A evolução do direito conduz à distinção, que já se impõe, entre pai e genitor ou procriador. Pai é o que cria. Genitor é o que gera. Esses conceitos estiveram reunidos, enquanto houve primazia da função biológica da família. Ao ser humano, concebido fora da comunhão familiar dos pais socioafetivos, e que já desfruta do estado de filiação, deve ser assegurado o conhecimento de sua origem genética, ou da própria ascendência, como direito geral da personalidade.

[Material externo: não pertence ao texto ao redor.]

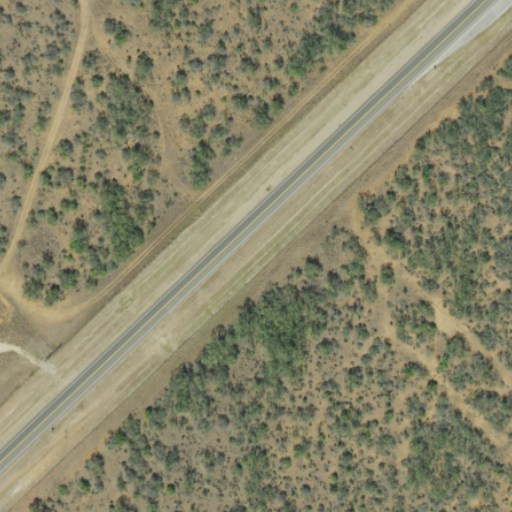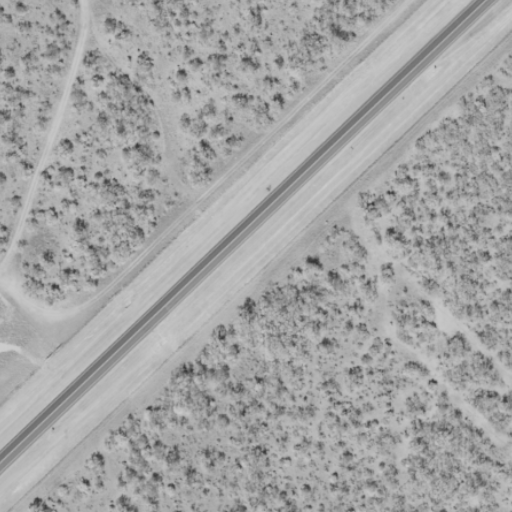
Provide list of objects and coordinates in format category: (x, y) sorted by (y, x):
road: (242, 231)
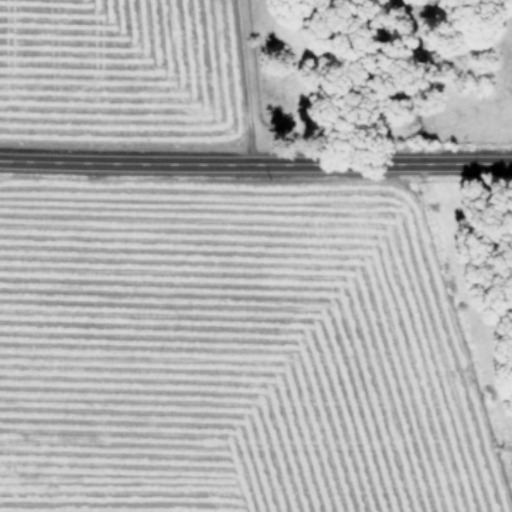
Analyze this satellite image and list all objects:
crop: (141, 66)
road: (241, 81)
road: (255, 163)
crop: (231, 351)
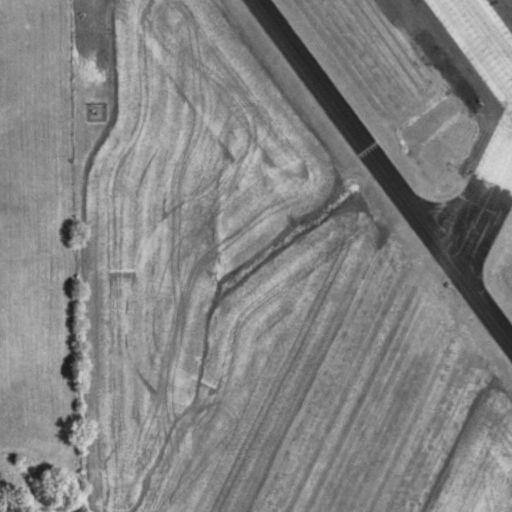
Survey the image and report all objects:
airport runway: (482, 39)
airport taxiway: (382, 172)
airport: (388, 242)
airport runway: (425, 333)
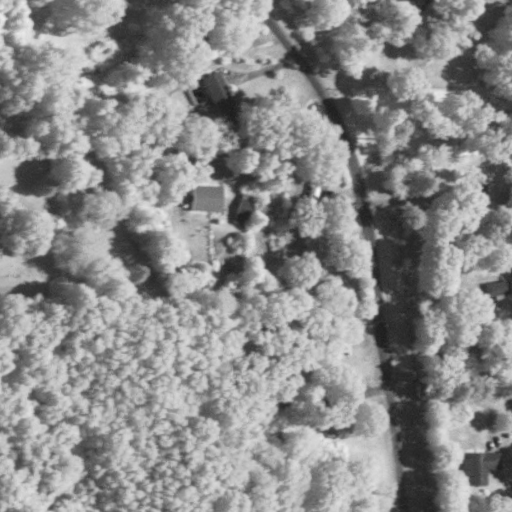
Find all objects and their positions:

Toda pessoa tem direito fundamental, na espécie direito da personalidade, de vindicar sua origem biológica para que, identificando seus ascendentes genéticos, possa adotar medidas preventivas para preservação da saúde e, a fortiori, da vida. Esse direito é individual, personalíssimo, não dependendo de ser inserido em relação de família para ser tutelado ou protegido. A paternidade e a maternidade derivam do estado de filiação, independentemente da origem (biológica ou não). Na hipótese de inseminação artificial heteróloga, o filho pode vindicar os dados genéticos de dador anônimo de sêmen que constem dos arquivos da instituição que o armazenou, para fins de direito da personalidade, mas não poderá fazê-lo com escopo de atribuição de paternidade.

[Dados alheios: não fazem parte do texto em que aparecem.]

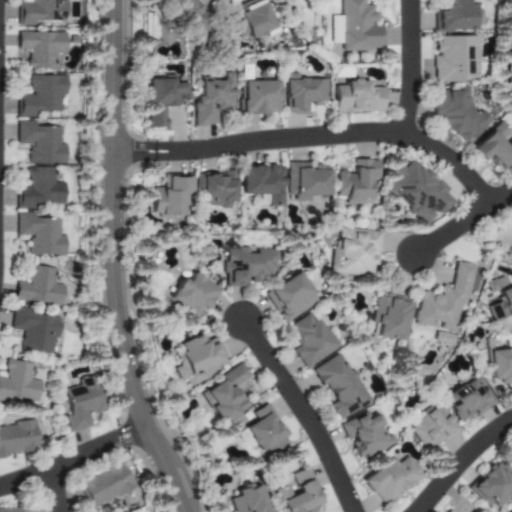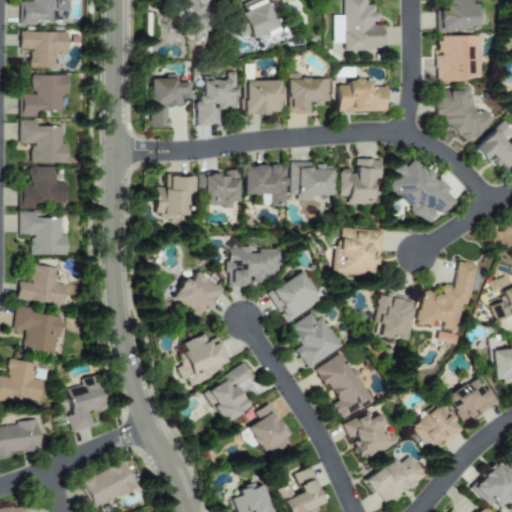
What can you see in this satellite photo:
building: (272, 0)
building: (273, 0)
building: (41, 11)
building: (188, 14)
building: (190, 15)
building: (454, 16)
building: (455, 16)
building: (251, 20)
building: (251, 21)
building: (354, 27)
building: (358, 27)
building: (510, 45)
building: (510, 47)
building: (40, 48)
building: (453, 58)
building: (454, 58)
road: (412, 67)
building: (300, 93)
building: (301, 93)
building: (41, 95)
building: (258, 97)
building: (356, 97)
building: (356, 97)
building: (160, 98)
building: (160, 98)
building: (256, 98)
building: (211, 99)
building: (211, 99)
building: (456, 113)
building: (456, 113)
road: (318, 137)
building: (40, 143)
building: (494, 146)
building: (493, 147)
building: (305, 180)
building: (262, 182)
building: (355, 182)
building: (39, 189)
building: (214, 189)
building: (416, 191)
building: (170, 197)
road: (501, 200)
road: (454, 232)
building: (39, 234)
building: (353, 252)
road: (117, 262)
building: (245, 265)
building: (38, 287)
building: (190, 295)
building: (288, 296)
building: (444, 300)
building: (500, 303)
building: (389, 317)
building: (33, 330)
building: (442, 338)
building: (308, 339)
building: (195, 359)
building: (499, 365)
building: (17, 382)
building: (338, 386)
building: (222, 395)
building: (465, 401)
building: (80, 402)
road: (302, 417)
building: (431, 426)
building: (262, 431)
building: (364, 435)
building: (17, 438)
building: (510, 453)
road: (75, 462)
road: (464, 463)
building: (390, 479)
building: (103, 485)
building: (492, 486)
road: (56, 492)
building: (297, 493)
building: (247, 500)
building: (470, 510)
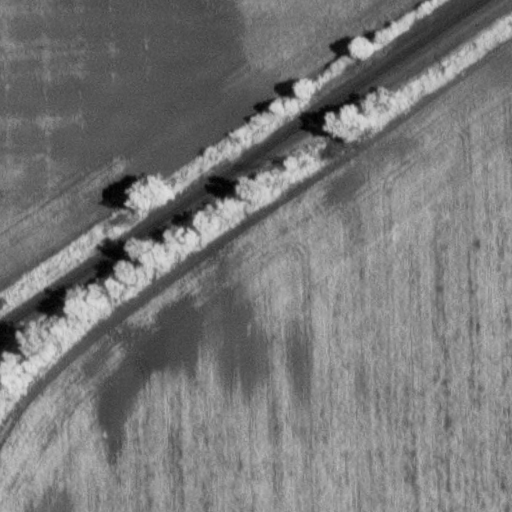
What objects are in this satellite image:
railway: (240, 164)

Os desenvolvimentos científicos, que tendem a um grau elevadíssimo de certeza da origem genética, pouco contribuem para clarear a relação entre pais e filho, pois a imputação da paternidade biológica não determina a paternidade jurídica. O biodireito depara-se com as consequências da dação anônima de sêmen humano ou de material genético feminino. Nenhuma legislação até agora editada, nenhuma conclusão da bioética, apontam para atribuir a paternidade aos que fazem dação anônima de sêmen aos chamados bancos de sêmen de instituições especializadas ou hospitalares. Em suma, a identidade genética não se confunde com a identidade da filiação, tecida na complexidade das relações afetivas, que o ser humano constrói entre a liberdade e o desejo.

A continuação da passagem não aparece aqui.